そんなやり取りをしている最中、ふと背後――というか左後方から、明らかに統制の取れた気配と、魔力の波が近づいてくるのを感じ取った。
「……必要ないって言ったのに、増援か?」
振り返るまでもない。
この戦場で、あの密度と整然さを両立させた気配を放てる連中なんて限られている。
そして案の定、次の瞬間には鋭く、それでいてよく通る声が響いた。
「第五騎士団、展開! 前列は防御陣形、後列は魔法支援――対象は前方魔物群! 一体も通すな!」
視線を向ければ、銀髪をなびかせながら前線へと躍り出るシルフィア。
魔力を纏ったその姿は、戦場の喧騒の中にあってなお異質なまでに整っていて、なるほどこれは兵士たちが従うわけだと妙に納得させられる。
「クロム殿!」
俺を視認すると同時に、彼女は迷いなくこちらへ駆け寄ってくる。
「援護に来た。状況は把握している」
「そりゃ助かる――が」
俺は軽く肩を竦めながら、周囲に転がる〝成果物〟を顎で示す。
「俺が倒した分の魔物は、全部貰うぞ」
「構わない」
即答だった。
間髪入れず、迷いもない。
「……いいのかよ」
「戦果の配分は合理的であるべきだ。貴殿の働きが突出している以上、異論はない」
うん、相変わらずブレねぇなこの人。
そして多分、今の発言で周囲の騎士たちはちょっと複雑な顔してるだろうけど、団長がこう言ってる以上、文句は出ないだろう。
「よし、交渉成立だ。憂いがなくなったってことで、遠慮なく暴れさせてもらうぞ」
「既に暴れているように見えるが……」
「細けぇことは気にすんな」
軽口を叩きながら、再び前へ出る。
その横を、冷気が走った。
シルフィアが剣を振るう。
その一閃と同時に、空気中の水分が瞬時に凍結し、刃の軌跡に沿って氷の刃が伸びるように魔物を貫いた。
続けざまに放たれる氷槍、地面を凍結させて足を止める拘束、そしてそれを正確に斬り伏せる剣技。
なるほど、ただの前衛じゃない、魔剣士タイプか。
「へぇ……やるじゃん」
思わず感心が漏れる。
「当然だ。私は〈聖騎士〉であり、第五騎士団を預かる身として、最低限の戦闘力は保持している」
「その最低限の基準、絶対おかしいだろ」
とはいえ、〈聖騎士〉ということもあり、その実力は本物だ。
俺が削った前線を、きっちりと押し広げ、取りこぼしを確実に処理していく。
――で、だ。
「クロム殿、その剣」
戦闘の合間、シルフィアの視線がこちらの大剣に向けられる。
「……随分と、異質だな」
「あー、これか?」
俺は軽く持ち上げて見せる。
刃がわずかに呼吸するように蠢いた。
「見ての通り、ちょっとした問題児でな……欲しいのか?」
「強力そうに見える」
正直でよろしい。
「やめとけ。これ、使い手の精神削るタイプの呪われた魔剣だぞ。腹減るし、下手すりゃ精神が乗っ取られる」
「……却下だな」
即座に引かれた。
距離まで一歩分下がった気がする。
「よくそんなものを使えるな」
「無理やり黙らせてるだけだ。ほら」
軽く刃を叩くと、ぎちり、と不満げな音が返る。
「従わなかったら廃棄して鉄の塊に戻すぞって」
「……理解したくない理屈だ」
そりゃそうだ。
対して彼女の剣は特別な輝きはない。
魔力を帯びてはいるが、それだけ。
「そっちのは?」
「手に入れた剣だ。
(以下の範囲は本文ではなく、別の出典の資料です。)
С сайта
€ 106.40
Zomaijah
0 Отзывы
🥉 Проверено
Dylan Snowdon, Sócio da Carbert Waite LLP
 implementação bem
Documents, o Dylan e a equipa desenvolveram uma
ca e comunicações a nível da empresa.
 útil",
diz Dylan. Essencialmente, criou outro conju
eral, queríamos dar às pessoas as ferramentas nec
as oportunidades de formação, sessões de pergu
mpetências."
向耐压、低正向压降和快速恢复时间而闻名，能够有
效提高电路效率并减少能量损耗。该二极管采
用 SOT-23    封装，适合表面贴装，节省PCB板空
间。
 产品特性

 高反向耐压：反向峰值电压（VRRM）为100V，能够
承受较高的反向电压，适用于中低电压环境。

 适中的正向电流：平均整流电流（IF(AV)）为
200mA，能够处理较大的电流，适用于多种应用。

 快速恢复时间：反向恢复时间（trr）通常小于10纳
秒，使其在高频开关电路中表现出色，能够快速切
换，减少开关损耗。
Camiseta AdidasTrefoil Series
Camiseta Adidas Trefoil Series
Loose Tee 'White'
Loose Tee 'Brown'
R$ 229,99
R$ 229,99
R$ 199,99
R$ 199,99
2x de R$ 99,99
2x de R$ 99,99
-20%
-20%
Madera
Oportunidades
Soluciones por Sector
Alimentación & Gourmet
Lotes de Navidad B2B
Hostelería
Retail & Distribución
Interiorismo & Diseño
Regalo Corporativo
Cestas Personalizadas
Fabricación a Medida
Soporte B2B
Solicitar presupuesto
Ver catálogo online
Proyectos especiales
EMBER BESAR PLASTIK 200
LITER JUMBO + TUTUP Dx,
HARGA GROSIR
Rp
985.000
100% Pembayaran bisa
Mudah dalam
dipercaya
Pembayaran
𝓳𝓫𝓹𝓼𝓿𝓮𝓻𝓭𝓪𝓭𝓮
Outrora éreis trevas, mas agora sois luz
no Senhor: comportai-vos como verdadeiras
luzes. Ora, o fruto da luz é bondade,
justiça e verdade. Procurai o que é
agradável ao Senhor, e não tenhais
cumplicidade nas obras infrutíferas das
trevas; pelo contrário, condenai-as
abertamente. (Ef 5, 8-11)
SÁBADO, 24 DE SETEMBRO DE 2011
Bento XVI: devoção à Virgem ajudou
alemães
業物ではある」
なるほど、確かに悪くはない。
魔力伝導、耐久性、加工精度――どれも一定水準には達している。
「……普通だな」
「これが普通だと?」
「俺基準だと中の下くらい」
ぴく、と眉が動いた。
怒りというより、納得のいかない顔だ。
しかし、そんな会話をしている最中だった。
ガギンッ、と嫌な音。
「っ――!」
シルフィアが相対していたAランク個体の一撃を受け止めた瞬間、その剣の刃に亀裂が入った。
「おいおい、マジか」
使って手入れもしていたのだろうが、この程度。Aランク相手に正面から受ければ、そりゃ持たない。
だが、この隙は致命的だ。
魔物が追撃に入る、その刹那。
「シルフィア、これを使え!」
俺は『収納の腕輪』から一本を引き抜き、そのままシルフィアに投げた。
一直線に飛ぶ剣を、シルフィアは迷いなくそれを掴み――
「――っ!?」
振るった。
次の瞬間、魔物が、まるで紙のように断ち切られて宙を舞った。
凍りつくような斬撃。
刃が通った軌跡に、遅れて白い霜が走る。
「……これは」
驚愕の色が、はっきりと浮かぶ。
「よく斬れるだろ?」
「……ああ。信じがたいほどに。先ほどの剣とはまるで別物だ。使ってもいいのか? 貴重な剣なのだろう?」
そう言ってシルフィアは剣を見る。
俺がシルフィアに渡したのは、斬れ味・強度・魔力伝導性・氷属性強化を重点的に鍛えられた白を基調とした剣。
剣身は氷で出来ており、常に冷気を纏っている。
「俺にとっては氷を纏っているだけで、面白味もない魔剣だ」
だから一回使っただけで、それ以降使わなくなて『収納の腕輪』の中で腐っていた。
まあ、冷蔵庫の冷却機能としては使えそうだ。
「銘は『氷晶剣グラキエス』。氷の魔剣だ。お前にぴったりだろう?」
「なっ、これほどの――」
何か言いかけているが、無視だ。
「それお前にやるよ。後で感想聞かせろよ」
それだけ言って、俺は再び前へ出る。
戦闘は続く。
騎士団の加入で確実に押し返してはいるが――
「……妙だな」
数は減っているが、統率が崩れない。
普通なら、この規模でこれだけ削れば、どこかで瓦解して逃げて行く。
「シルフィア!」
「何だ!」
「誰かが魔物を操ってる」
短く告げる。
「……根拠は?」
「勘と魔境での経験と、あと空気感」
我ながら雑だが、間違いない。
「普通なら魔物が逃げていてもおかしくはない。どこかに指揮系統がある」
「……了解した」
即座に理解した顔になるあたり、やっぱ優秀だ。
「じゃあ――」
俺は笑う。
「ちょっとその元締め、潰してくるわ」
「単独行動か!?」
「すぐ戻る」
地面を蹴る。
「それまで任せるぜ!」
魔物を蹴散らし、裂き、吹き飛ばしながら、俺はその気配のある方角へと、一気に駆け出したのだった。